**Records supplied**
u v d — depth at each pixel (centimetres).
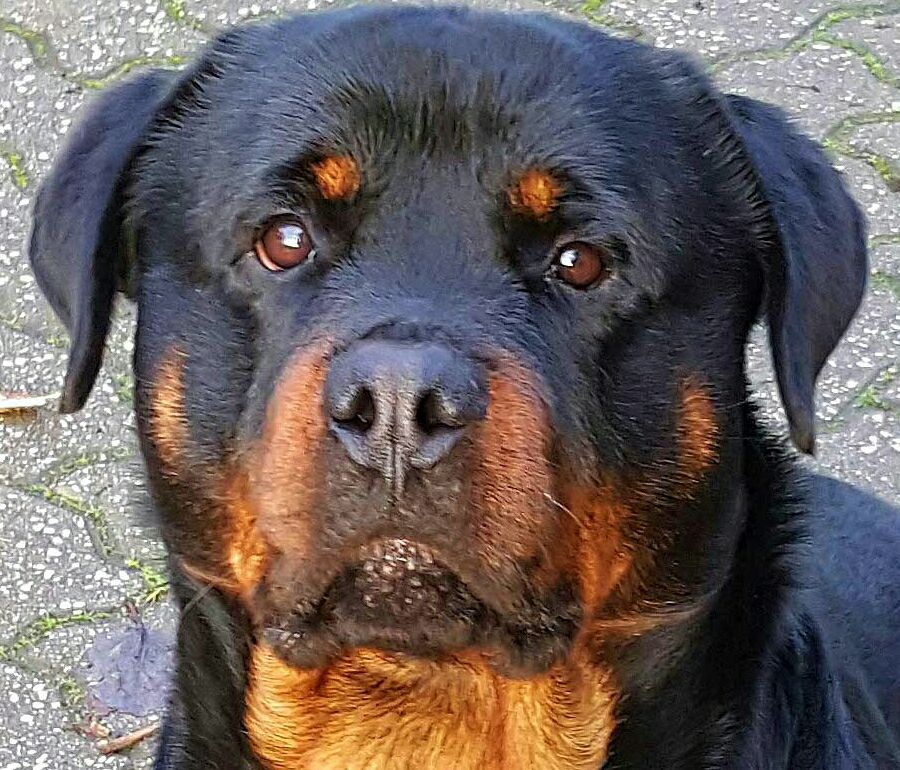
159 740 78
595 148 66
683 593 69
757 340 95
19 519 107
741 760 72
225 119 68
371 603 61
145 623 102
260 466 63
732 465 70
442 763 70
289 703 69
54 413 113
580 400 65
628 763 71
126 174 72
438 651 63
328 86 66
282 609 63
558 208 65
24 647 101
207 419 67
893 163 130
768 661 73
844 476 110
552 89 66
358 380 58
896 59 138
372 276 64
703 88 72
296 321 65
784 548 74
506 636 63
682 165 69
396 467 58
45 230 74
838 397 114
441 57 66
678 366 68
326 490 60
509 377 61
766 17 142
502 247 65
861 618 89
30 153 130
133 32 140
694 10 142
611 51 70
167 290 69
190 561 69
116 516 108
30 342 118
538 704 69
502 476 60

**Exercise requirements**
Please copy every record above exactly, but leave the pictures out.

**Exercise result**
u v d — depth at each pixel (centimetres).
159 740 78
595 148 66
683 593 69
757 340 95
19 519 107
741 760 72
225 119 68
371 603 61
145 623 102
260 466 63
732 465 70
442 763 70
289 703 69
54 413 113
580 400 65
628 763 71
126 174 72
438 651 63
328 86 66
282 609 63
558 208 65
24 647 101
207 419 67
893 163 130
768 661 73
844 476 110
552 89 66
358 380 58
896 59 138
372 276 64
703 88 72
296 321 65
784 548 74
506 636 63
682 165 69
396 467 58
45 230 74
838 397 114
441 57 66
678 366 68
326 490 60
509 377 61
766 17 142
502 247 65
861 618 89
30 153 130
133 32 140
694 10 142
611 51 70
167 290 69
190 561 69
116 516 108
30 342 118
538 704 69
502 476 60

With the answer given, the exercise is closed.